DIRECTIONS:
Count every line of these entries that holds the word "living", and reply with the number only.

MATERIAL FOR THE TASK:
Start of Block
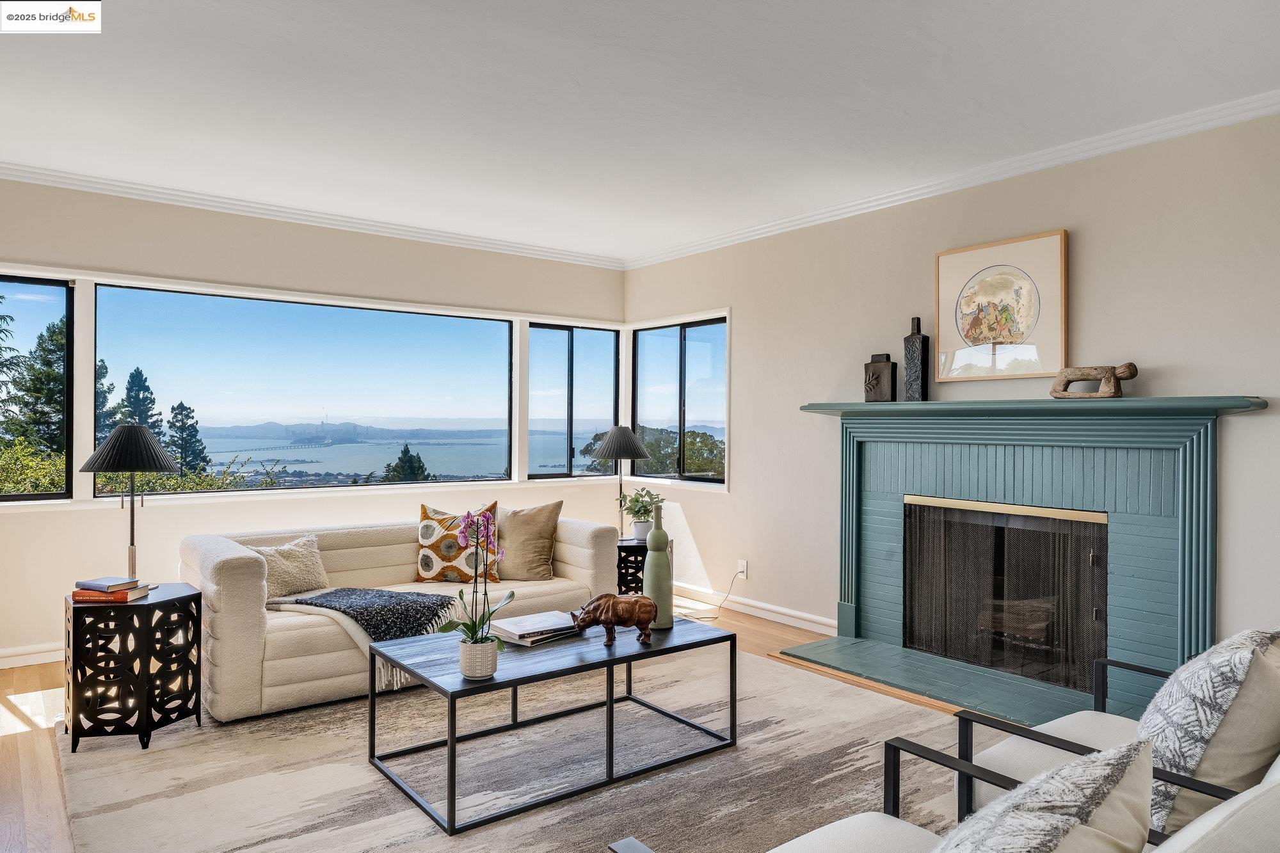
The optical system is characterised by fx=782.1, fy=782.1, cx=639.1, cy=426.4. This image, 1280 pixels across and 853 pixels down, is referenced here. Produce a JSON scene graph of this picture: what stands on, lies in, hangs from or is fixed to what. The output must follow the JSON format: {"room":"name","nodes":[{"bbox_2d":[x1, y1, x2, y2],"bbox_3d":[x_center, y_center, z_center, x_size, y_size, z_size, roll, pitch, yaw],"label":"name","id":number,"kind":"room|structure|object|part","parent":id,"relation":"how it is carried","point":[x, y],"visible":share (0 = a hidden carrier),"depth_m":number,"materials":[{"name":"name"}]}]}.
{"room":"living room","nodes":[
{"label":"living room","id":0,"kind":"room"},
{"bbox_2d":[0,179,627,663],"bbox_3d":[-2.327,-0.037,4.985,5.559,2.690,0.166,0,0,-38],"label":"back wall","id":1,"kind":"structure","parent":0,"point":[319,242],"depth_m":4.73,"materials":[{"name":"beige paint"}]},
{"bbox_2d":[0,641,63,668],"bbox_3d":[-2.849,1.239,4.603,4.336,0.104,0.020,0,0,-38],"label":"baseboard","id":2,"kind":"structure","parent":1,"relation":"attached to","point":[33,655],"depth_m":4.24,"materials":[{"name":"white paint"}]},
{"bbox_2d":[0,273,74,501],"bbox_3d":[-3.765,-0.214,4.283,1.042,1.291,0.074,0,0,-38],"label":"window","id":3,"kind":"structure","parent":1,"relation":"in","point":[38,282],"depth_m":4.55,"materials":[{"name":"glass"}]},
{"bbox_2d":[90,281,513,495],"bbox_3d":[-2.067,-0.210,5.345,2.559,1.208,0.093,0,0,-38],"label":"picture window","id":4,"kind":"structure","parent":1,"relation":"in","point":[399,319],"depth_m":5.17,"materials":[{"name":"glass"}]},
{"bbox_2d":[0,161,626,268],"bbox_3d":[-2.342,-1.345,4.852,5.274,0.081,0.079,0,0,-38],"label":"crown molding","id":5,"kind":"structure","parent":1,"relation":"attached to","point":[334,217],"depth_m":4.89,"materials":[{"name":"white paint"}]},
{"bbox_2d":[526,322,620,479],"bbox_3d":[-0.552,-0.181,6.478,0.888,1.260,0.082,0,0,-38],"label":"window","id":6,"kind":"structure","parent":1,"relation":"in","point":[547,344],"depth_m":6.47,"materials":[{"name":"glass"}]},
{"bbox_2d":[0,594,983,852],"bbox_3d":[-0.257,1.341,2.519,5.804,0.109,6.593,0,0,-38],"label":"floor","id":7,"kind":"structure","parent":0,"point":[13,744],"depth_m":3.38,"materials":[{"name":"brown wood"}]},
{"bbox_2d":[44,638,985,852],"bbox_3d":[-0.184,1.292,3.015,3.447,0.013,3.282,0,0,-38],"label":"rug","id":8,"kind":"object","parent":7,"relation":"on","point":[104,816],"visible":0.76,"depth_m":2.91,"materials":[{"name":"carpet"}]},
{"bbox_2d":[64,583,200,752],"bbox_3d":[-2.146,1.000,3.324,0.456,0.554,0.462,0,0,-38],"label":"side table","id":9,"kind":"object","parent":8,"relation":"on","point":[169,600],"visible":0.9,"depth_m":3.16,"materials":[{"name":"wood"}]},
{"bbox_2d":[68,585,151,602],"bbox_3d":[-2.215,0.698,3.287,0.236,0.032,0.174,0,0,2],"label":"book","id":10,"kind":"object","parent":9,"relation":"on","point":[134,595],"visible":0.71,"depth_m":3.21,"materials":[{"name":"paper"}]},
{"bbox_2d":[76,575,139,592],"bbox_3d":[-2.221,0.657,3.270,0.187,0.023,0.143,0,0,22],"label":"book","id":11,"kind":"object","parent":10,"relation":"on","point":[111,580],"visible":0.99,"depth_m":3.23,"materials":[{"name":"paper"}]},
{"bbox_2d":[79,424,180,583],"bbox_3d":[-2.359,0.443,3.633,0.391,0.908,0.389,0,0,-38],"label":"table lamp","id":12,"kind":"object","parent":9,"relation":"on","point":[141,448],"visible":0.94,"depth_m":3.56,"materials":[{"name":"black metal"}]},
{"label":"lamp shade","id":13,"kind":"part","parent":12,"relation":"part of","materials":[{"name":"fabric"}]},
{"bbox_2d":[180,510,620,723],"bbox_3d":[-1.249,0.904,4.365,2.214,0.763,0.936,0,0,-38],"label":"sofa","id":14,"kind":"object","parent":8,"relation":"on","point":[214,560],"visible":0.63,"depth_m":3.78,"materials":[{"name":"beige fabric"}]},
{"bbox_2d":[250,534,329,599],"bbox_3d":[-1.855,0.741,4.087,0.451,0.303,0.241,0,0,-38],"label":"throw pillow","id":15,"kind":"object","parent":14,"relation":"on","point":[309,553],"visible":0.82,"depth_m":4.04,"materials":[{"name":"beige fabric"}]},
{"bbox_2d":[266,585,460,688],"bbox_3d":[-1.343,0.973,3.810,0.744,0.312,0.714,0,0,-38],"label":"throw blanket","id":16,"kind":"object","parent":14,"relation":"on","point":[347,595],"visible":0.67,"depth_m":3.70,"materials":[{"name":"grey fabric"}]},
{"bbox_2d":[416,503,500,583],"bbox_3d":[-1.047,0.677,4.488,0.484,0.455,0.244,0,0,3],"label":"patterned pillow","id":17,"kind":"object","parent":14,"relation":"on","point":[424,536],"visible":0.86,"depth_m":4.42,"materials":[{"name":"fabric"}]},
{"bbox_2d":[495,500,561,580],"bbox_3d":[-0.721,0.673,4.615,0.520,0.467,0.267,0,0,1],"label":"beige pillow","id":18,"kind":"object","parent":14,"relation":"on","point":[512,546],"visible":0.94,"depth_m":4.55,"materials":[{"name":"beige fabric"}]},
{"bbox_2d":[362,610,735,833],"bbox_3d":[-0.323,1.074,3.099,1.291,0.432,0.698,0,0,-38],"label":"coffee table","id":19,"kind":"object","parent":8,"relation":"on","point":[647,653],"visible":0.92,"depth_m":2.92,"materials":[{"name":"black"}]},
{"bbox_2d":[458,637,498,679],"bbox_3d":[-0.561,0.806,2.737,0.131,0.115,0.133,0,0,-38],"label":"flower pot","id":20,"kind":"object","parent":19,"relation":"on","point":[472,672],"visible":0.91,"depth_m":2.68,"materials":[{"name":"white ceramic"}]},
{"bbox_2d":[440,508,513,647],"bbox_3d":[-0.578,0.568,2.780,0.286,0.547,0.297,0,0,-38],"label":"orchid","id":21,"kind":"object","parent":20,"relation":"in","point":[472,633],"visible":0.83,"depth_m":2.76,"materials":[{"name":"plant"}]},
{"bbox_2d":[492,610,583,646],"bbox_3d":[-0.431,0.825,3.233,0.349,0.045,0.265,0,0,-38],"label":"book stack","id":22,"kind":"object","parent":19,"relation":"on","point":[517,633],"visible":0.93,"depth_m":3.16,"materials":[{"name":"paper"}]},
{"bbox_2d":[570,592,655,645],"bbox_3d":[-0.099,0.759,3.123,0.365,0.193,0.153,0,0,-6],"label":"rhinoceros figurine","id":23,"kind":"object","parent":19,"relation":"on","point":[649,612],"visible":0.99,"depth_m":3.08,"materials":[{"name":"brown"}]},
{"bbox_2d":[641,503,674,629],"bbox_3d":[0.078,0.595,3.383,0.128,0.534,0.129,0,0,-38],"label":"green vase","id":24,"kind":"object","parent":19,"relation":"on","point":[647,573],"visible":0.96,"depth_m":3.34,"materials":[{"name":"green ceramic"}]},
{"bbox_2d":[606,734,1279,852],"bbox_3d":[0.548,0.880,1.323,0.931,0.782,0.951,0,0,-38],"label":"armchair","id":25,"kind":"object","parent":8,"relation":"on","point":[1238,807],"visible":0.89,"depth_m":1.32,"materials":[{"name":"fabric"}]},
{"bbox_2d":[938,740,1155,852],"bbox_3d":[0.481,0.698,1.103,0.614,0.450,0.326,0,0,-38],"label":"throw pillow","id":26,"kind":"object","parent":25,"relation":"on","point":[1071,829],"visible":1,"depth_m":1.08,"materials":[{"name":"fabric"}]},
{"bbox_2d":[943,642,1279,832],"bbox_3d":[1.444,0.881,2.006,0.835,0.822,0.868,0,0,-38],"label":"armchair","id":27,"kind":"object","parent":8,"relation":"on","point":[1083,727],"visible":0.48,"depth_m":1.91,"materials":[{"name":"white fabric"}]},
{"bbox_2d":[1138,627,1279,839],"bbox_3d":[1.393,0.731,1.924,0.563,0.480,0.301,0,0,-38],"label":"throw pillow","id":28,"kind":"object","parent":27,"relation":"on","point":[1181,685],"visible":0.81,"depth_m":1.76,"materials":[{"name":"fabric"}]},
{"bbox_2d":[615,538,673,594],"bbox_3d":[-0.049,1.028,5.245,0.475,0.531,0.473,0,0,-38],"label":"side table","id":29,"kind":"object","parent":7,"relation":"on","point":[627,568],"visible":0.35,"depth_m":5.03,"materials":[{"name":"black"}]},
{"bbox_2d":[591,425,650,538],"bbox_3d":[-0.134,0.390,5.435,0.399,0.797,0.398,0,0,-38],"label":"table lamp","id":30,"kind":"object","parent":29,"relation":"on","point":[614,434],"visible":0.98,"depth_m":5.33,"materials":[{"name":"black metal"}]},
{"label":"lamp shade","id":31,"kind":"part","parent":30,"relation":"part of","materials":[{"name":"fabric"}]},
{"bbox_2d":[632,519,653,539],"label":"plant pot","id":32,"kind":"object","parent":29,"relation":"on","point":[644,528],"visible":0.73,"depth_m":5.11,"materials":[{"name":"white ceramic"}]},
{"bbox_2d":[619,485,664,535],"bbox_3d":[0.010,0.572,5.170,0.301,0.346,0.299,0,0,-7],"label":"potted plant","id":33,"kind":"object","parent":32,"relation":"in","point":[637,501],"visible":0.9,"depth_m":5.13,"materials":[{"name":"green plant"}]},
{"bbox_2d":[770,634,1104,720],"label":"hearth","id":34,"kind":"object","parent":7,"relation":"on","point":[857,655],"visible":0.78,"depth_m":3.95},
{"bbox_2d":[0,0,1279,261],"bbox_3d":[-0.312,-1.425,2.491,5.695,0.114,6.587,0,0,-38],"label":"ceiling","id":35,"kind":"structure","parent":0,"point":[787,56],"depth_m":3.22,"materials":[{"name":"white paint"}]},
{"bbox_2d":[616,106,1279,665],"bbox_3d":[1.934,-0.018,4.029,0.164,2.699,6.680,0,0,-38],"label":"right wall","id":36,"kind":"structure","parent":0,"point":[1090,235],"depth_m":4.02,"materials":[{"name":"paint"}]},
{"bbox_2d":[629,313,728,487],"bbox_3d":[0.319,-0.185,6.262,0.084,1.281,1.198,0,0,-38],"label":"window","id":37,"kind":"structure","parent":36,"relation":"in","point":[687,344],"depth_m":6.26,"materials":[{"name":"glass"}]},
{"bbox_2d":[737,558,748,579],"bbox_3d":[0.713,0.994,5.448,0.015,0.124,0.077,0,0,-38],"label":"wall socket","id":38,"kind":"object","parent":36,"relation":"attached to","point":[742,568],"visible":0.91,"depth_m":5.44,"materials":[{"name":"white plastic"}]},
{"bbox_2d":[678,570,740,618],"bbox_3d":[0.459,1.149,5.511,0.480,0.317,0.272,0,0,-21],"label":"power cord","id":39,"kind":"object","parent":38,"relation":"attached to","point":[720,608],"visible":0.85,"depth_m":5.51,"materials":[{"name":"plastic"}]},
{"bbox_2d":[677,583,839,633],"bbox_3d":[0.611,1.256,5.657,0.019,0.105,2.646,0,0,-38],"label":"baseboard","id":40,"kind":"structure","parent":36,"relation":"attached to","point":[825,620],"depth_m":5.38,"materials":[{"name":"white paint"}]},
{"bbox_2d":[621,89,1279,270],"bbox_3d":[1.809,-1.321,4.049,0.076,0.083,6.148,0,0,-38],"label":"crown molding","id":41,"kind":"structure","parent":36,"relation":"attached to","point":[797,222],"depth_m":3.97,"materials":[{"name":"white paint"}]},
{"bbox_2d":[935,230,1068,382],"bbox_3d":[1.856,-0.600,4.049,0.033,0.714,0.691,0,0,-38],"label":"framed picture","id":42,"kind":"object","parent":36,"relation":"attached to","point":[1003,282],"visible":1,"depth_m":4.01},
{"bbox_2d":[787,396,1265,722],"bbox_3d":[1.819,0.584,4.013,0.551,1.366,2.277,0,0,-38],"label":"fireplace","id":43,"kind":"object","parent":36,"relation":"attached to","point":[1170,525],"visible":0.91,"depth_m":3.82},
{"bbox_2d":[863,351,897,402],"bbox_3d":[1.371,-0.274,4.457,0.171,0.286,0.099,0,0,38],"label":"black vase","id":44,"kind":"object","parent":43,"relation":"on","point":[877,376],"visible":1,"depth_m":4.42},
{"bbox_2d":[903,316,928,400],"bbox_3d":[1.525,-0.361,4.318,0.084,0.466,0.129,0,0,-38],"label":"black vase","id":45,"kind":"object","parent":43,"relation":"on","point":[915,339],"visible":1,"depth_m":4.28,"materials":[{"name":"black ceramic"}]},
{"bbox_2d":[899,497,1109,692],"bbox_3d":[1.956,0.838,4.169,0.262,0.817,1.106,0,0,-38],"label":"fireplace screen","id":46,"kind":"object","parent":43,"relation":"in","point":[910,623],"visible":0.9,"depth_m":4.07,"materials":[{"name":"black metal"}]},
{"bbox_2d":[1050,362,1139,398],"bbox_3d":[2.107,-0.209,3.643,0.123,0.168,0.390,0,0,-38],"label":"sculpture","id":47,"kind":"object","parent":43,"relation":"on","point":[1133,374],"visible":0.98,"depth_m":3.60,"materials":[{"name":"brown wood"}]},
{"label":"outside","id":48,"kind":"structure","parent":0,"visible":0},
{"bbox_2d":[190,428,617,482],"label":"lake","id":49,"kind":"structure","parent":48,"point":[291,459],"materials":[{"name":"blue liquid"}]},
{"label":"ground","id":50,"kind":"structure","parent":48,"visible":0},
{"bbox_2d":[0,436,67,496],"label":"bush","id":51,"kind":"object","parent":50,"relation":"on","point":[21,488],"visible":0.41,"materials":[{"name":"green plant"}]},
{"bbox_2d":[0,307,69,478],"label":"tree","id":52,"kind":"object","parent":50,"relation":"on","point":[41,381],"visible":0.5,"materials":[{"name":"plant"}]},
{"bbox_2d":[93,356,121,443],"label":"tree","id":53,"kind":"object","parent":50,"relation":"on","point":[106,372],"visible":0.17,"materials":[{"name":"green plant"}]},
{"bbox_2d":[120,366,161,434],"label":"tree","id":54,"kind":"object","parent":50,"relation":"on","point":[139,372],"visible":0.24,"materials":[{"name":"plant"}]},
{"bbox_2d":[168,401,207,474],"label":"tree","id":55,"kind":"object","parent":50,"relation":"on","point":[181,414],"visible":0.63,"materials":[{"name":"plant"}]},
{"bbox_2d":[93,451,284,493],"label":"bush","id":56,"kind":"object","parent":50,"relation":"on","point":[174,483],"visible":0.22,"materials":[{"name":"green plant"}]},
{"bbox_2d":[380,442,428,482],"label":"tree","id":57,"kind":"object","parent":50,"relation":"on","point":[422,468],"visible":0.38,"materials":[{"name":"green plant"}]},
{"bbox_2d":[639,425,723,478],"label":"tree","id":58,"kind":"object","parent":50,"relation":"on","point":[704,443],"visible":0.34,"materials":[{"name":"green plant"}]}
]}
End of Block
SOLVED EXERCISE:
2